TRAGIC ACCIDENT OR INDIFFERENCE?

Unsettling Questions About Homeless Woman Who Died In Jail After Being Tossed From ER
IT’S A STORY OF GUTWRENCHING PROPORTIONS: A 29-year-old homeless mother in pain dies in a St. Louis jail cell minutes after being locked up for refusing to leave a hospital.
Anna Brown had visited St. Mary’s Health Center in Richmond Heights, Mo., complaining of pain in her legs. Hospital personnel who treated her could find nothing wrong and told police that she refused to leave. “My legs don’t work!” she screamed as she exited an exam. The mom to two young children was arrested and taken to jail, where she died minutes later.
It was Brown’s third trip within a week to a hospital for leg pain. Police escorted her out of one hospital and then arrested her at another. Apparently medical staff thought she was “drug seeking,” making up or exaggerating symptoms in order to receive narcotic pain relievers. Arresting officers dragged her out of a squad car and carried her into a cell because she said she was in too much pain to walk. A videotape shows her crying out in pain inside the small holding cell. Just 15 minutes later, she was dead.
An autopsy revealed that Brown died of blood clots that formed in her legs and then traveled to her lungs. No drugs were found in her system. A subsequent investigation concluded that St. Mary’s did not violate federal emergency laws requiring patients be treated despite ability to pay.
But Brown’s treatment has raised unsettling questions about whether her status as a homeless black woman led healthcare workers to dismiss her complaints. “If the police killed my daughter, I want to know,” Brown’s mother, Dorothy Davis, told the St. Lous Post-Dispatch which broke the story. “If the hospital is at fault, I want to know. I want to be able to tell her children why their mother isn’t here.”

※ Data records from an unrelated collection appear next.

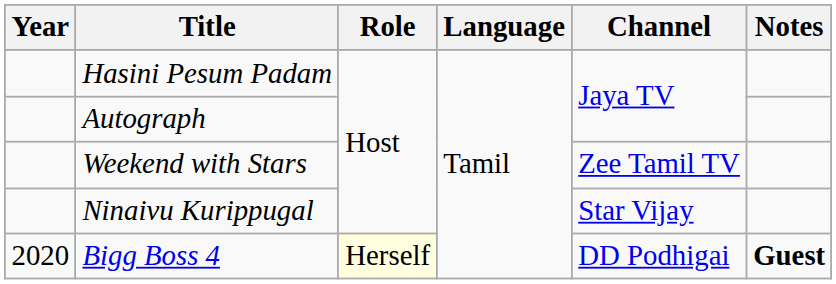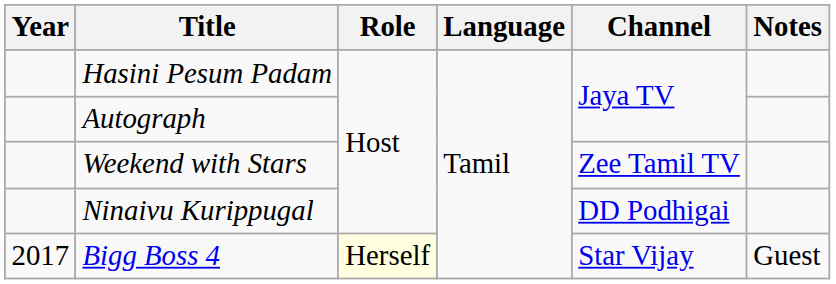Ninaivu Kurippugal | Channel: Star Vijay -> DD Podhigai
Bigg Boss 4 | Year: 2020 -> 2017
Bigg Boss 4 | Channel: DD Podhigai -> Star Vijay
Bigg Boss 4 | Notes: bold -> normal
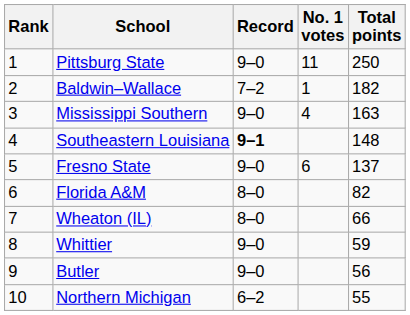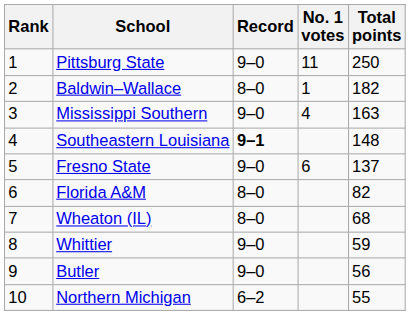Baldwin–Wallace | Record: 7–2 -> 8–0
Wheaton (IL) | Total points: 66 -> 68
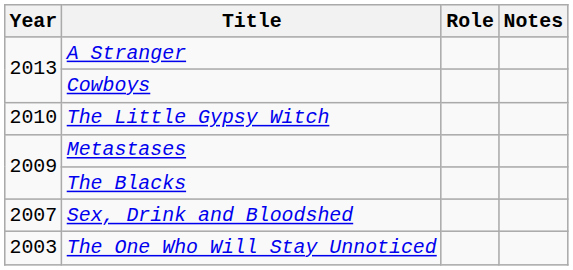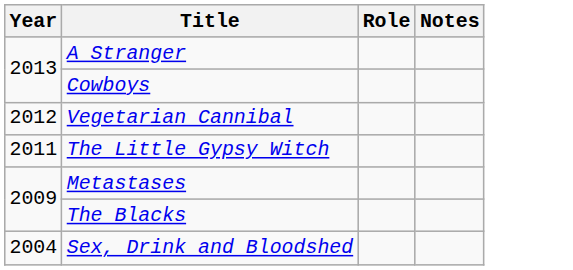+ row: 2012 | Vegetarian Cannibal
The Little Gypsy Witch | Year: 2010 -> 2011
Sex, Drink and Bloodshed | Year: 2007 -> 2004
- row: 2003 | The One Who Will Stay Unnoticed
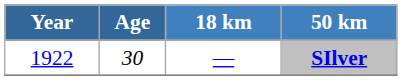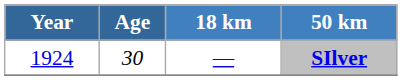SIlver | Year: 1922 -> 1924
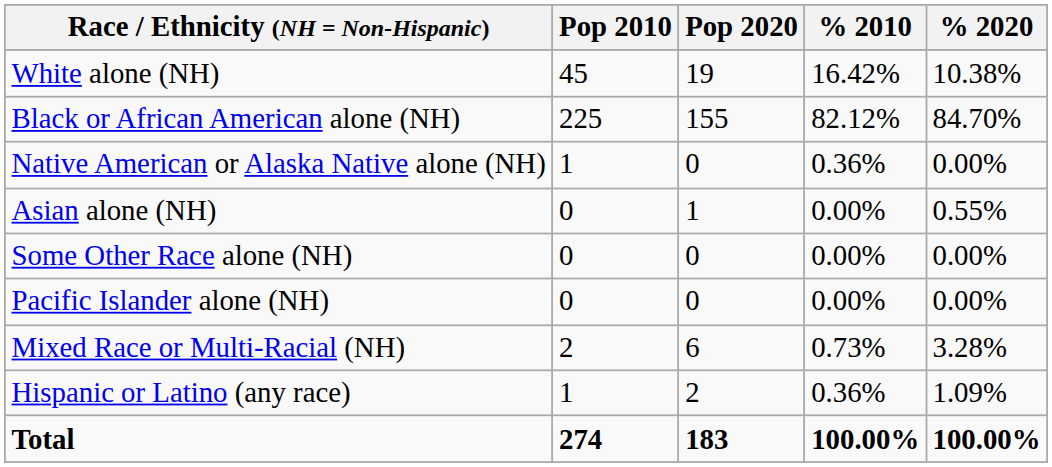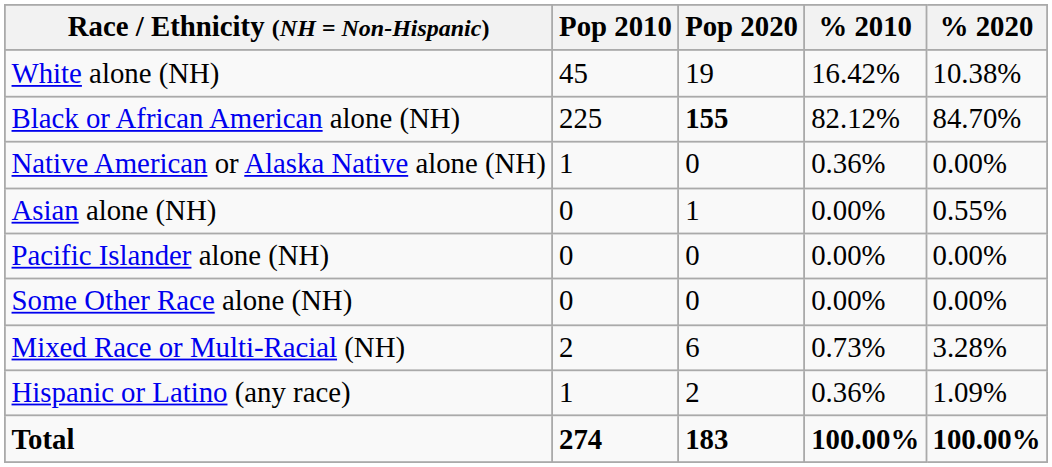Black or African American alone (NH) | Pop 2020: normal -> bold
rows swapped: Pacific Islander alone (NH) <-> Some Other Race alone (NH)
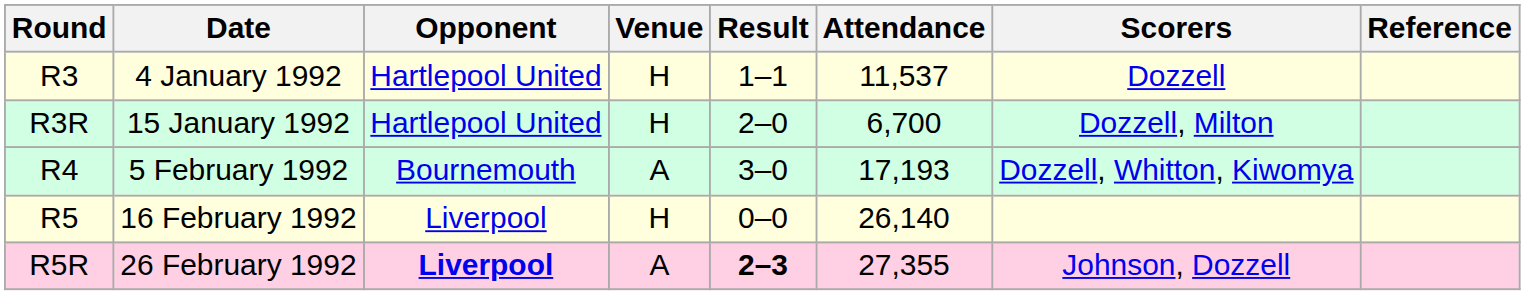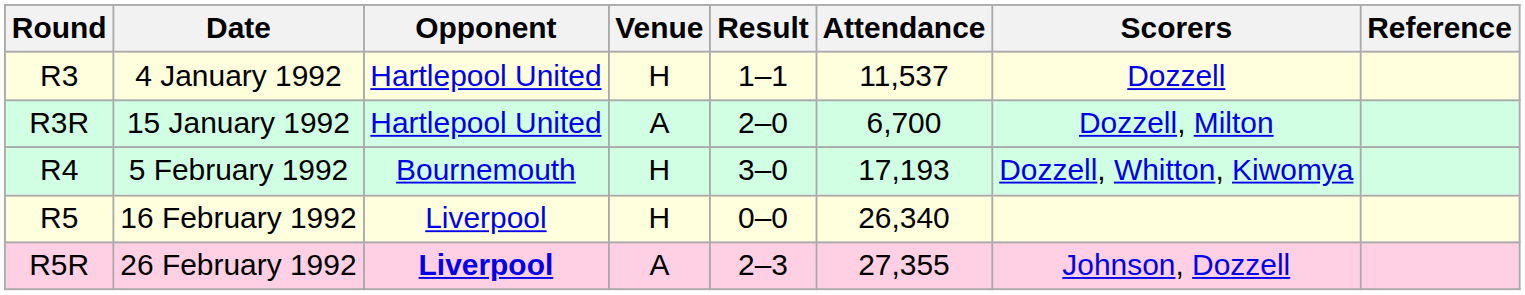15 January 1992 | Venue: H -> A
5 February 1992 | Venue: A -> H
16 February 1992 | Attendance: 26,140 -> 26,340
26 February 1992 | Result: bold -> normal
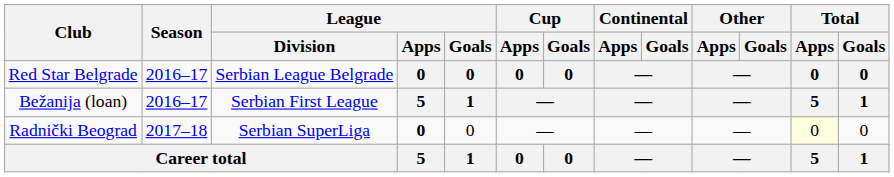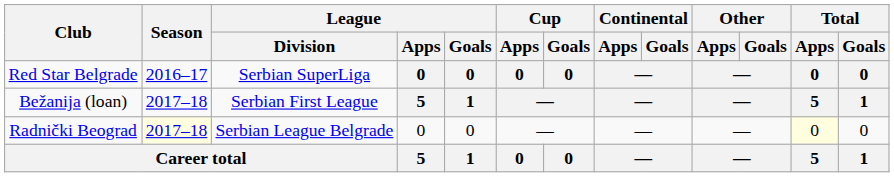Red Star Belgrade | League / Division: Serbian League Belgrade -> Serbian SuperLiga
Bežanija (loan) | Season: 2016–17 -> 2017–18
Radnički Beograd | Season: no background -> lightyellow background
Radnički Beograd | League / Division: Serbian SuperLiga -> Serbian League Belgrade
Radnički Beograd | League / Apps: bold -> normal
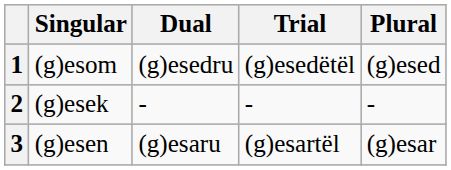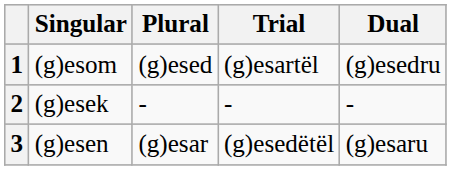columns swapped: Dual <-> Plural
1 | Trial: (g)esedëtël -> (g)esartël
3 | Trial: (g)esartël -> (g)esedëtël
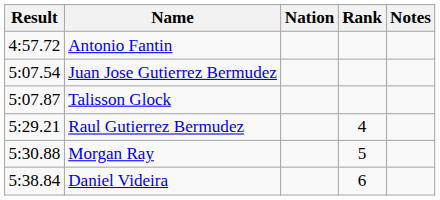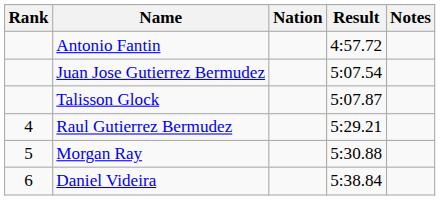columns swapped: Rank <-> Result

Brown’s death was the culmination of a year of tragedy that began when a tornado destroyed her St. Louis home on New Year’s Eve 2010. She was forced to move, then lost her job at a sandwich shop which set off a calamitous collapse of her financial wellbeing. She then lost custody of her two children who were sent to live with her mother; Authorities would not allow her to stay in the same household. Up until the time of her death, Brown spent nearly five months bouncing from homeless shelter to shelter.
There is speculation that Brown was suffering from mental illness. But in videotape of her sitting in the back of a police car, she appears lucid and resolute. It’s an indictment of our society that no one would help her in her last months alive, or believe her in her last moments.
“People assume things because of they way they talk or the way they live or the things they do,” Brown’s sister Krystle told the Post-Dispatch. “My sister is not here today because people passed judgement.”